# Flat Screen TV making loud screeching noises (w/ video)



## WarmCurb (Mar 15, 2004)

My Sanyo flat screen (purchased around 2009-2010) has suddenly began making these terrible constant, screeching noises when on. Linked here is a video clip of the sound: 




Does it need new cables? What is wrong?


----------



## WarmCurb (Mar 15, 2004)

Bump


----------



## gurutech (Apr 23, 2004)

When you say "flat screen", do you mean a TV that's maybe 2-3 inches thick in total, or a "tube" TV where the tube is flat on the front? If the flat "tube", then the screeching would be the flyback transformer.
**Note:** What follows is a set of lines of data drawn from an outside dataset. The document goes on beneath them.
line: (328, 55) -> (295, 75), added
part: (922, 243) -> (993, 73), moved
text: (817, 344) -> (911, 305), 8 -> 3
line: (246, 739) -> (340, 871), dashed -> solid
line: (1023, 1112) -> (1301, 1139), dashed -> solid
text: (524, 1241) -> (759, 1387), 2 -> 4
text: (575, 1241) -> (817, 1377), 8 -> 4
Not sure what it would be if it's an actual flat screen tv, since those don't have flyback transformers...


----------



## WarmCurb (Mar 15, 2004)

Yes, it's at least 2-3 inches thick. If it is a flyback transformer, can this be fixed or replaced? Maybe even by Best Buy where it was purchased?


----------



## Frank4d (Sep 10, 2006)

Flat screen TVs don't have flyback transformers. The sound I heard in the video could be a cooling fan. Does the TV have one?


----------



## xVice (Oct 9, 2012)

I have the same exact noises. Please help.


----------



## DoubleHelix (Dec 10, 2004)

Disconnect and power down any video sources.


----------



## ARTETUREN (Dec 2, 2007)

http://en.wikipedia.org/wiki/Soldering

cold joints


----------